begin PASSAGE TO READ

Eventually Katsisch and I arrive at the disheveled house of Yellavitch and the chattering begins, where we just meander around and point out the obvious in the most creative ways possible. Yellavitch's friends and roommates are getting a huge kick out of us, giggling and exchanging glances. One of them grabs my elbow and asks me to repeat my other sister's name.
"Why don't you just ask her?"
She shakes her head, terrified. "Interrupt her, are you kidding?"
Katsisch slips out of whatever tangent she was rambling about, demanding answers. "What did you say? Why are you talking about me?" For Katsisch, she's raising her voice slightly, mildly agitated. For the world standards of decent volume, she's shrieking in agony.
"We weren't talking about you. And stop yelling, you're scaring Ashley." I turn to grin at Yell's roommate, who looks at the ground, mortified.
Katsisch lowers her voice and giggles. "Sorry, Ashley."
And then we start talking about roller coasters for some reason, which inevitably progresses into a conversation about Six Flags, and then we do that thing where we argue and talk over each other for fifteen minutes about the Sixth Flag of Texas, and nobody fucking believes me when I sa "France." During these arguments, we never pause to let another person speak, but still listen completely to what the other sisters are saying while jabbering away.
"Fuck you, it's totally France."
"No way, there's the US-"
"-Mexico, the one where-."
"-Mexico, Spain-"
"-where Texas was-"
"-the Lone Star of-"
"-that's what I'm saying, dude, the one where-"
"Texas."
"Texas was a country, and-"
"the Confederacy, and-"
"France."
"No, it's not fucking France."
"Portugual?"
"I'm telling you, it's France, but it's an old flag of France because-"
"Oh, because of the French-"
"it was changed after the-"
"Oh yeah, it would have been-"
"Revolution."
"French Revolution."
"-different because it was before the French Revolution."
Content, we all take a breath. Then one of Yell's stupid ass friends says, "But why France?" Which swirls us all into another argument, because I made the mistake of guessing.
"I don't know--because of the Louisiana Purchase?"
Which throws the sisters into this historical uproar, with turning shit up to eleven and angry accusations, and low blows at my logic and knowledge because I had the audacity to suggest such an ingnorant concept. They argue with each other over the exact geographic parameters of the Louisiana Purchase until Yellavitch grabs her textbooks and starts poking at maps, and then it was yelling over the route of Lewis and Clarke, and then it was over whether or Livingston or Monroe said fucking whatever quote at the convention in Paris.

end PASSAGE TO READ
begin DATA ROWS

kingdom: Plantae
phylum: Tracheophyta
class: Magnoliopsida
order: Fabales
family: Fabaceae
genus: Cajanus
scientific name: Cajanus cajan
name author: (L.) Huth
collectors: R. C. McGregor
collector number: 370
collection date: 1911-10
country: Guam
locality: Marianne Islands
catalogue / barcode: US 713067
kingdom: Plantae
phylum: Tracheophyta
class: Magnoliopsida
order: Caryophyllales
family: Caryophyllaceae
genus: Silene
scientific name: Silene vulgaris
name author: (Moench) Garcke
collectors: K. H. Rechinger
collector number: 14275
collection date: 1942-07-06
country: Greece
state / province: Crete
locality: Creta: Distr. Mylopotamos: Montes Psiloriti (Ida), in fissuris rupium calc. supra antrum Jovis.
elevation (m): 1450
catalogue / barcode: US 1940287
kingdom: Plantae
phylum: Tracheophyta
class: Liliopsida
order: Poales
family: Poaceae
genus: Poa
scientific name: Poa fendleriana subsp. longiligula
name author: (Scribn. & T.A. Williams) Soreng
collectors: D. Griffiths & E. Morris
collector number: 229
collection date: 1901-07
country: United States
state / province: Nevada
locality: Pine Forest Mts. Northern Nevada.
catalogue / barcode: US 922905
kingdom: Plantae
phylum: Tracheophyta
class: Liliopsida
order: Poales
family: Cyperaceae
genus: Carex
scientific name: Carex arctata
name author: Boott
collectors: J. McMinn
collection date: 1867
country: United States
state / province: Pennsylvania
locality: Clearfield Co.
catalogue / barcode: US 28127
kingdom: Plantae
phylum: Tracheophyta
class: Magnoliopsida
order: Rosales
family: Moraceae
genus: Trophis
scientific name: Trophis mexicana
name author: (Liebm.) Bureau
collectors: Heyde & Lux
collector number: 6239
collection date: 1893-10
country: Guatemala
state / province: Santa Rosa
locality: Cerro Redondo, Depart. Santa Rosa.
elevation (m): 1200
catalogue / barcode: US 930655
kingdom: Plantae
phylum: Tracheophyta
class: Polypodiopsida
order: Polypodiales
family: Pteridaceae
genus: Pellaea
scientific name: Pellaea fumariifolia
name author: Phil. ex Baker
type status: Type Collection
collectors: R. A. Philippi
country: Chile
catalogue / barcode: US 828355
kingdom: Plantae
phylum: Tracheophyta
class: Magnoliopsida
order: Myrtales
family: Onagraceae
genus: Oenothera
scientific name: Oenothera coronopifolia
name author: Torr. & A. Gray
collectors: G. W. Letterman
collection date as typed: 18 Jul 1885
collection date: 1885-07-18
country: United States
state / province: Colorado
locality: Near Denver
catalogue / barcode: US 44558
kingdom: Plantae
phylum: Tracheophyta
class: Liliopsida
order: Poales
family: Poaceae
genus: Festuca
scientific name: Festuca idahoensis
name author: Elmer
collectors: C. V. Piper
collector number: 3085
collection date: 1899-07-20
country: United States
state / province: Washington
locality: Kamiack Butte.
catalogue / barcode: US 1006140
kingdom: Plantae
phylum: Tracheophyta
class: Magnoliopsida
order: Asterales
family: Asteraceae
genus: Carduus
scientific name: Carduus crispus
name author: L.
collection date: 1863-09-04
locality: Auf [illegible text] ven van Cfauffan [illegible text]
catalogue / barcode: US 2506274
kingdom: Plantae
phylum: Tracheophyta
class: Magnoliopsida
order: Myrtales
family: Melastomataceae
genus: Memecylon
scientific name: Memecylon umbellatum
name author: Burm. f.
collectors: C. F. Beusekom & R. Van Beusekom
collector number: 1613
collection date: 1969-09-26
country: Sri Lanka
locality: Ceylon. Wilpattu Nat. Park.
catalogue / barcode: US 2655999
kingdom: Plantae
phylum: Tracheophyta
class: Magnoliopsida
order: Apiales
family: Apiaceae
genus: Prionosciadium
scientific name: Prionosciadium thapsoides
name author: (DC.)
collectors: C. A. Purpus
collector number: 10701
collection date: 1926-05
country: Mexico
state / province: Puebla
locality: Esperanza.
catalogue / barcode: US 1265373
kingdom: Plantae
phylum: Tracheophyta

end DATA ROWS

# REQUIREMENT A
List every historical figure named in the closing paragraph of the sisters' story.
# REQUIREMENT B
Extend the sisters' story past its final sentence.

# EXPECTED OUTPUT A
Lewis, Clarke, Livingston, Monroe

# EXPECTED OUTPUT B
And then Yell says something like, "Thomas Jefferson sent Livingston to Paris in like 1800-"
To which Katsisch flips: "AHAH! HA! IT WAS 1801! AND THE TREATY WAS SIGNED IN fucking blah blah bullshit."
I have no idea, I did not take part in this discussion, and sit there interjecting little fireballs just piss them off, like, "Wait, I thought Napoleon sold Texas to the Indians," which illicits the kind of horrified reaction that normal people would have if I punched their baby and lit them on fire, because both sisters would launch to their feet and flail about, shouting blasphemes over my ludicrous perspective.
Eventually they turn to each other, while I sit there laughing, watching them argue over indigenous housing situations in the southwest and who exactly hunted buffalo.
I lean over to Yell's friends, who are huddled on the couch, entranced by the dance of insanity before their eyes, and say, "Welcome to the family. They are always like this."
"We have never seen her like this," one friend whispers to me.
"That's how we roll, kids. Here. Have some whiskey." I teach the friends how to fuel the argument when it dies down by shouting out ridiculous things, and we make popcorn.
"So how do you get them to stop?"
"Well, you have to trick them into forgetting what they're talking about. It's pretty easy. You could, like, distract them with food. Or ring the doorbell. They're like dogs, really, and have short term memories once they get distra--"
"You need to shut the fuck up right now or share that goddamn popcorn--" Katsisch doesn't even miss a beat "--and it was Paul Revere who wrote 'Indian Nation'."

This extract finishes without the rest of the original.